« Des millions d’enfants deviennent européens en jouant au football sur un terrain boueux avant d’aller à l’école », se targuait Michel Platini devant le Conseil de l’Europe en 2008. Non seulement les enfants s’amusent, mais ils deviennent par la suite supporters et s’identifient à un territoire qu’ils défendent. A travers les affrontements des clubs et équipes nationales, ils en apprennent et comprennent la géographie, la géopolitique et parfois l’histoire des lieux. Le « derby » de Madrid, affiche de la dernière finale de la ligue des champions, charge Madrid et l’Espagne tout entière de mémoire. Il oppose l’Atlético, quartiers ouvrier du sud de la capitale espagnole, au grand Réal, bourgeois et proche de la couronne royale. Il divise des trajectoires antinomiques autant qu’il les rassemble autour de la même passion du ballon rond.
Partout, les supporters se déplacent, rencontrent et découvrent des territoires qu’ils ignorent. Ils partagent avec leurs adversaires de fortes émotions. Ils expérimentent des styles de vie, des cultures et des caractères différents. « Les fans engagés et fidèles s’organisent et correspondent énormément entre eux. L’Europe des supporters a fait l’Union avant que les politiques y songent », analyse David Ranc, professeur spécialiste du sport à l’école de management (ESSCA).
Un gigantesque terrain de jeu drainé par La toute puissante UEFA
Dans l’équipe du football européen, tout le monde a sa place et l’UEFA fait tourner l’effectif. L’association européenne de football (UEFA) fédère les fédérations nationales et compte aujourd’hui pas moins de 55 membres. Elle intègre sans compter : des États non membres de l’UE (Albanie), d’autres qui ne trouvent à cheval entre l’Europe et l’Asie (Russie), d’autres qui ne touchent même pas le vieux continent (Kazakhstan) et d’autres encore qui n’existent même pas en tant qu’État (Pays-de-Galle, Îles Féroé). Parmi ces États fantômes, certains crispent les relations politiques entre les nations européennes à l’instar du Kosovo et de Gibraltar. D’Istanbul à Oslo, les médias diffusent à travers le monde les succès d’un immense espace européen qui fonctionne. Des triomphes que l’Europe du football doit à son patron et fidèle entraîneur depuis 1954.
Au bord et en dehors des terrains du football européen, l’UEFA fait la pluie et le beau temps. Elle rappelle à l’ordre, sanctionne, félicite et expulse. En 1992, elle empêche la Yougoslavie, alors en violente guerre ethnique, de participer à l’Euro en Suède. En 2013, elle exclue le club espagnol de Malaga de toute compétition européenne pendant trois ans pour gestion financière calamiteuse. Elle impose souvent aux plus grands clubs européens des matchs à huis-clos à la suite d’incidents racistes ou à des jets de projectiles. L’UEFA n’admet aucune entorse aux règles et ne permet pas de délai : la discipline sinon rien.

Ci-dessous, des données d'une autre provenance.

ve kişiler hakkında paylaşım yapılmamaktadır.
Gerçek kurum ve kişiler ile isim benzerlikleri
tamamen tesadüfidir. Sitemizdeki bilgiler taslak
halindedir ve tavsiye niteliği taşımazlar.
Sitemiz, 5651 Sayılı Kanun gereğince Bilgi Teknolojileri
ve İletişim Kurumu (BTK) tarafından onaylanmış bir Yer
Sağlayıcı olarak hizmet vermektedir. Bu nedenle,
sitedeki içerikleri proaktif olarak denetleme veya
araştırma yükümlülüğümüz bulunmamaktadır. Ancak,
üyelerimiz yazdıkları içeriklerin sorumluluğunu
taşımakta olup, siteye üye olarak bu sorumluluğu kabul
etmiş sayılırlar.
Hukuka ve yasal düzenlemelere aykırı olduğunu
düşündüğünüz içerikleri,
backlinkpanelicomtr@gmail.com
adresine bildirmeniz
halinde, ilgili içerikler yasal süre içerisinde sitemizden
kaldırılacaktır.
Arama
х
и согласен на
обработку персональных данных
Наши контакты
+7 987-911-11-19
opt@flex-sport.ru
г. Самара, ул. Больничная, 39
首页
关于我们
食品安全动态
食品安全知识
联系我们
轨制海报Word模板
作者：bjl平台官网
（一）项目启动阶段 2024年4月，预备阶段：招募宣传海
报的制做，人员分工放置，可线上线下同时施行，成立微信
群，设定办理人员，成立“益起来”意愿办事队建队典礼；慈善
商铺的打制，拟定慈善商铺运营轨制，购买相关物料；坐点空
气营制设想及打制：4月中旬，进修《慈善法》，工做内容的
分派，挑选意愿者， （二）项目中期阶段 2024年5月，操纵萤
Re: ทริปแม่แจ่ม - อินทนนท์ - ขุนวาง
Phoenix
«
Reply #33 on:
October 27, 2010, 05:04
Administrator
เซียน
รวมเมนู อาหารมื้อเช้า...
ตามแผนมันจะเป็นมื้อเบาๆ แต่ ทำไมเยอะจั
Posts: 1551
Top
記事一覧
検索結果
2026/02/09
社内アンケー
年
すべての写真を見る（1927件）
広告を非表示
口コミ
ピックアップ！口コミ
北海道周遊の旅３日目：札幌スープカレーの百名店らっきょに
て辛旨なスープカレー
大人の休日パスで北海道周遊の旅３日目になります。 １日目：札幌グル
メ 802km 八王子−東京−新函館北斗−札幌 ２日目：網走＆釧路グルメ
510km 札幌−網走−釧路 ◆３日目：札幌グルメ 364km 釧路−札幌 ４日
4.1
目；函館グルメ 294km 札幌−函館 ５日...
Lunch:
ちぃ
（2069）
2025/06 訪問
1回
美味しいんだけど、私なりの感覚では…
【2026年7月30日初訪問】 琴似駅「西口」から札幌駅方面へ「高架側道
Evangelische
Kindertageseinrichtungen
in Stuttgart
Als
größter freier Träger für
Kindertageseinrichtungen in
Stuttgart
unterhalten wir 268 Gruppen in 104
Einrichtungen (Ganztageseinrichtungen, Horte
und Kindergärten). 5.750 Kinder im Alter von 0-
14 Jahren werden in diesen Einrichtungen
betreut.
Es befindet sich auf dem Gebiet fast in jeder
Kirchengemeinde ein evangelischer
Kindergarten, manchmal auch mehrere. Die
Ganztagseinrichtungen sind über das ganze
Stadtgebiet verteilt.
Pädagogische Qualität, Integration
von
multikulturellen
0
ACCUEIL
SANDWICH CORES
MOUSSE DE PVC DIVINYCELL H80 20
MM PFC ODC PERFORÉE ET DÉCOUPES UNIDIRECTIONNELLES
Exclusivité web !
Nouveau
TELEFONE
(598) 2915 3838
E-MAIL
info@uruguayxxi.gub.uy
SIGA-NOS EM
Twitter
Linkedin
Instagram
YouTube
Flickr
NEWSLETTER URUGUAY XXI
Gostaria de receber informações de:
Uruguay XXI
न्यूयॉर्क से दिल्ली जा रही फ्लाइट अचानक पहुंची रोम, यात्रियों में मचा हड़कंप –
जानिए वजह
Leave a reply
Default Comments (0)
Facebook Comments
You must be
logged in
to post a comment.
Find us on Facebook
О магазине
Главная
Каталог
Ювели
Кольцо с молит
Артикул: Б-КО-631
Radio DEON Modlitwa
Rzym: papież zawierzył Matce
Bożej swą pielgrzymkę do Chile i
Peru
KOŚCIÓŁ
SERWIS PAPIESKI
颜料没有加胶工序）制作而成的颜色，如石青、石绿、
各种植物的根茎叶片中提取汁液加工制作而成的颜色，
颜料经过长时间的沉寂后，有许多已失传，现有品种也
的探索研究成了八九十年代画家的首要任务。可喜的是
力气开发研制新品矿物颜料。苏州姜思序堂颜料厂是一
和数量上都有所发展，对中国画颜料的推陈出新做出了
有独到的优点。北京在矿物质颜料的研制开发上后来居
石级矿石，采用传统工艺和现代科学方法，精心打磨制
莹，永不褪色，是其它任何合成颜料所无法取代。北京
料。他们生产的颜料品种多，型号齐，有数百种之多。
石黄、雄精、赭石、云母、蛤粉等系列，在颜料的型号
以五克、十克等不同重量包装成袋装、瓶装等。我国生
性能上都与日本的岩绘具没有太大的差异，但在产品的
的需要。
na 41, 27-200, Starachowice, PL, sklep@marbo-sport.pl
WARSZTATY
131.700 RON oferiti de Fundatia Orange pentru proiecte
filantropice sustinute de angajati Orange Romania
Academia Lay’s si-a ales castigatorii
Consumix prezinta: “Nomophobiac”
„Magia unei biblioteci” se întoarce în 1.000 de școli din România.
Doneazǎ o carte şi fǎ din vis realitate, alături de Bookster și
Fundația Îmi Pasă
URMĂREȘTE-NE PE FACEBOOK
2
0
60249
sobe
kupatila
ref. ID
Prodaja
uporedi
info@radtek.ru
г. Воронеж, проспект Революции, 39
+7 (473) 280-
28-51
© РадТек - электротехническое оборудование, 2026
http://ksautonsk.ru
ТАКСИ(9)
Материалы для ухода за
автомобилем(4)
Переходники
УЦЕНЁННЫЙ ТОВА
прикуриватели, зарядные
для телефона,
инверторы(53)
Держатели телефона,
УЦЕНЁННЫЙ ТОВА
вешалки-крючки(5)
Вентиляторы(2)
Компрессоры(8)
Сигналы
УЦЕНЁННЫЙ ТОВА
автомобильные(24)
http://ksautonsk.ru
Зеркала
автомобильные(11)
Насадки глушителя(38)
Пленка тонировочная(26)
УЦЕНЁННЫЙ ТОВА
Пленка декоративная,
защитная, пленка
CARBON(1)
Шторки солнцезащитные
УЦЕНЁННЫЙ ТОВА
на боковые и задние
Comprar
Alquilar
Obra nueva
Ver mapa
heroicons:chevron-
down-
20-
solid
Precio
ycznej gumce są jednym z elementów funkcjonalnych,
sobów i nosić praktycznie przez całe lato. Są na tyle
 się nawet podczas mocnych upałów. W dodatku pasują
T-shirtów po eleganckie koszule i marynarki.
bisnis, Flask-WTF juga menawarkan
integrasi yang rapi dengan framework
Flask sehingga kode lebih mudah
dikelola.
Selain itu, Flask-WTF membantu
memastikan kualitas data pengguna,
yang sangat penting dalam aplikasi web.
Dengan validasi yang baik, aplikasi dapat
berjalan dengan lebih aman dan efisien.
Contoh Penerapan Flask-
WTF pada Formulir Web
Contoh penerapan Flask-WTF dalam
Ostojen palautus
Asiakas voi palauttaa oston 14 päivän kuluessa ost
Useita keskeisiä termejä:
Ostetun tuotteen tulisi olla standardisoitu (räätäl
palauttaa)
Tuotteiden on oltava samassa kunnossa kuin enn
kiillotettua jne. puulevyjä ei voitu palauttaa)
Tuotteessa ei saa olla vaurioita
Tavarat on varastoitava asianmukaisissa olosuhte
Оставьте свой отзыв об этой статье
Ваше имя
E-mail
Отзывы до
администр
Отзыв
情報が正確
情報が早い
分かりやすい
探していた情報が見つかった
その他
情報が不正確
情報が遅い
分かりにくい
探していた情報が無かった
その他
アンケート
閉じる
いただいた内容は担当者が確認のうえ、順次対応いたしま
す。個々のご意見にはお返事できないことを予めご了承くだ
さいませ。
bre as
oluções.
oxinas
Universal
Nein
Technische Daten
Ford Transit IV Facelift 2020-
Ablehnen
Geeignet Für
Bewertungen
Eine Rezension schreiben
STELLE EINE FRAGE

61% des Européens considèrent que le football les unis bien plus que les institutions ou la monnaie unique
L’Europe du sport ne date pas d’hier. Une compétition de natation voit le jour dès 1889 avant que dans les années cinquante, des championnats d’athlétismes, de basket et de gymnastique se mettent en place. Ces tournois résultent d’échanges entre les instances professionnelles nationales. Il s’agit pour elles de « transcender les rivalités européennes en les insérant dans un cadre réglementé », selon les chercheurs William Gasparini et Jean-François Polo. Ni les États ni la communauté européenne naissante n’en sont à l’origine. Les acteurs du sport ont européanisé eux-mêmes leurs disciplines pour progresser et gagner en expérience.
En interrogeant des sportifs, la Commission a conscience que l’Union partage avec le monde européen du sport des valeurs : respect des autres, ensemble dans la diversité, collectif.
Mais des fractures apparaissent : l’Union fait la part belle aux grands États quand le football laisse sa chance aux petits. Le Danemark et la Grèce ont remporté un Euro de football tandis que les puissants États menacent d’expulser les États en difficulté de la zone euro ou de Schengen, à l’image de la Grèce. Les parents du football s’identifient à un support qui leur permet de s’exprimer et de vivre des émotions. Au contraire, les citoyens européens se noient dans des rivalités institutionnelles incompréhensibles qui bloquent le projet européen. Quand le football européen s’adapte à de nouvelles difficultés telles que la sécurisation des stades, l’Union patauge dans les siennes et risque de perdre l’un de ses principaux membres. Entre ces deux modèles, les citoyens préfèrent taper dans un ballon plutôt que de voter.